Sesame seeds are used in everything from hamburger buns and bagels to oils and sauces. They contain healthy fats, protein, calcium, antioxidants and dietary fiber, and often are hidden on food labels as “natural flavors” or “natural spices.”
But they also can be deadly.
ALARMING ISSUES
Court documents claim an Australian man died in October 2017 after consuming hummus at a Wollongong restaurant after telling the staff he was allergic to a variety of foods, including sesame, the Australian Broadcasting Corp. (March 17) reported. Nathan Anderson was served hummus, which is made with sesame paste. The restaurant pleaded guilty to serving food it had not ensured was safe.
Food allergies develop when the body’s immune system mistakenly treats food proteins as a threat. The most common allergies are to milk, soy, wheat, shellfish and peanuts, but other foods can trigger allergic reactions as well.
Denise Woodard, CEO of Partake Foods, went into the allergen-free-food business after her 1-year-old daughter had a severe reaction to a snack that contained corn and peanuts. She told The Food Institute podcast (Feb. 8) she really hadn’t thought that much about food allergies until then but soon came to realize the allergen-free snack foods out there “just weren’t very good.”

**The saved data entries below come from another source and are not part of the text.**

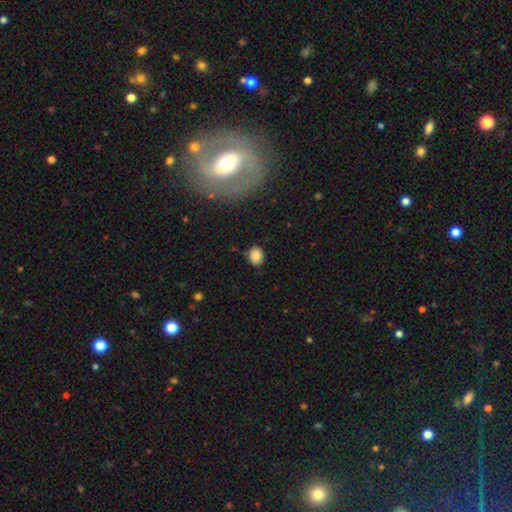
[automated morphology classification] This is clearly a smooth galaxy (87%). How rounded: possibly round (50%). Merging: clearly none (81%).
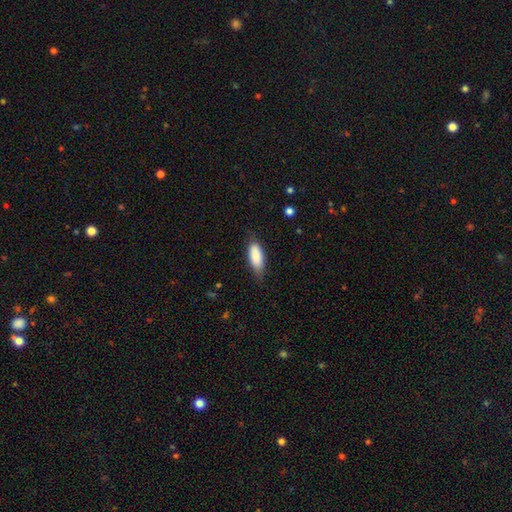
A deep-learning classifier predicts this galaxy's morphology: type=smooth (86%); roundness=in between (78%); merging=none (71%).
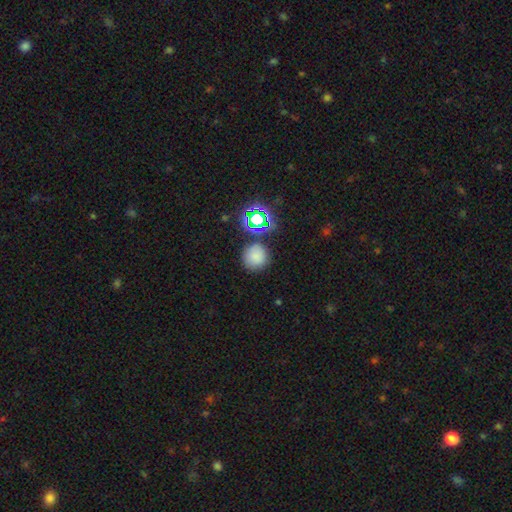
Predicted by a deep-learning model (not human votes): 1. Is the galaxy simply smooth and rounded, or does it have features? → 73% smooth, 20% star or artifact, 7% featured or disk.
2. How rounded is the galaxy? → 92% round, 7% in between, 1% cigar-shaped.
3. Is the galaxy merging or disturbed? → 81% none, 9% minor disturbance, 7% merger, 3% major disturbance.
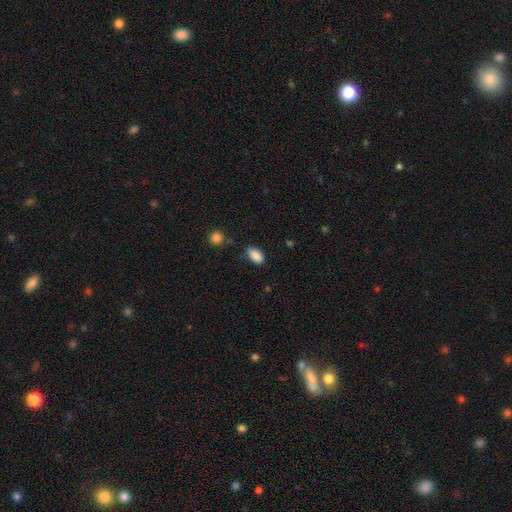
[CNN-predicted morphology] Smooth or featured?
  - smooth: 88% *
  - star or artifact: 8%
  - featured or disk: 4%
How rounded?
  - in between: 92% *
  - round: 5%
  - cigar-shaped: 3%
Merging?
  - none: 75% *
  - minor disturbance: 19%
  - major disturbance: 4%
  - merger: 2%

She started Partake Foods by selling cookies out of the trunk of her car and now her products are carried by 6,000 stores.
A KEY STEP
President Biden on Friday signed into law the FASTER Act, a new measure that designates sesame as the ninth major food allergy and ramps up allergy research, as noted by The Washington Post (April 23). The acronym stands for Food Allergy Safety, Treatment, Education and Research. The act requires sesame to be listed on food labels; manufacturers have until 2023 to comply.

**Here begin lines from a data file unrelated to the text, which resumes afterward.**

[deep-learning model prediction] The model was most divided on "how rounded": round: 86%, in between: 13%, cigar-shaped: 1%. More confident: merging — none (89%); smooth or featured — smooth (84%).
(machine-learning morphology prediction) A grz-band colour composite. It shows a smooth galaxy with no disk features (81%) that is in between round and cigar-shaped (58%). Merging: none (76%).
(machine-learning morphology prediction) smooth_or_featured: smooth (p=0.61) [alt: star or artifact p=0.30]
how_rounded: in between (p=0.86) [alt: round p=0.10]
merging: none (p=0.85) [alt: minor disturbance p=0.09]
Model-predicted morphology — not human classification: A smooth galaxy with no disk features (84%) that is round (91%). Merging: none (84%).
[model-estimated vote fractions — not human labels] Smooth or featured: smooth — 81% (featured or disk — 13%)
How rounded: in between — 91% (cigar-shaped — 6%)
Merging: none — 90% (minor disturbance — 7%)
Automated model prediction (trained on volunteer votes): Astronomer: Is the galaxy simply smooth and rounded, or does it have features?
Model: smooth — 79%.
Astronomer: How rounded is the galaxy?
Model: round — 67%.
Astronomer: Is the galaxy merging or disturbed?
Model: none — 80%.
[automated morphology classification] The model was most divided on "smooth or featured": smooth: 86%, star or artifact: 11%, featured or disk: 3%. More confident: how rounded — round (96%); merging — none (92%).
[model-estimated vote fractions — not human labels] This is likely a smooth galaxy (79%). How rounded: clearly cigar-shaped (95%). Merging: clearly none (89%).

“No longer will I have to live in fear that my children could accidentally eat something that would kill them simply because it was not included on a food label,” food allergy advocate Talia Day, who has two children allergic to sesame, said in a statement issued ahead of the FASTER Act’s expected passage.
The Center for Science in the Public Interest began asking the Food and Drug Administration to require sesame labeling in 2014.

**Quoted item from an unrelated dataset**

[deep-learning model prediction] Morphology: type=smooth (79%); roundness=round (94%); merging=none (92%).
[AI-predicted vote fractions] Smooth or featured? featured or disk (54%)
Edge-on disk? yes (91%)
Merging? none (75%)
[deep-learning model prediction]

“Our advocacy has been grounded in emerging science demonstrating that the prevalence and severity of sesame allergy warranted labeling protections,” CSPI President Peter G. Lurie said in a statement (April 15). “Eight years is too long to have waited for basic disclosures for an allergen that affects more than a million Americans, frequently causing severe and even life-threatening reactions,” Lurie continued.
UNTOLD IMPACT
A spokeswoman for CSPI told The Food Institute in an email the group has yet to come up with a reliable method of estimating how many lives the new labeling will save.
“This life-changing legislation expands public health knowledge of all food allergies and makes food labels safer for people with sesame allergy,” Jenna Riemenschneider, director of advocacy for Allergy Foundation of America, said in a statement (April 14).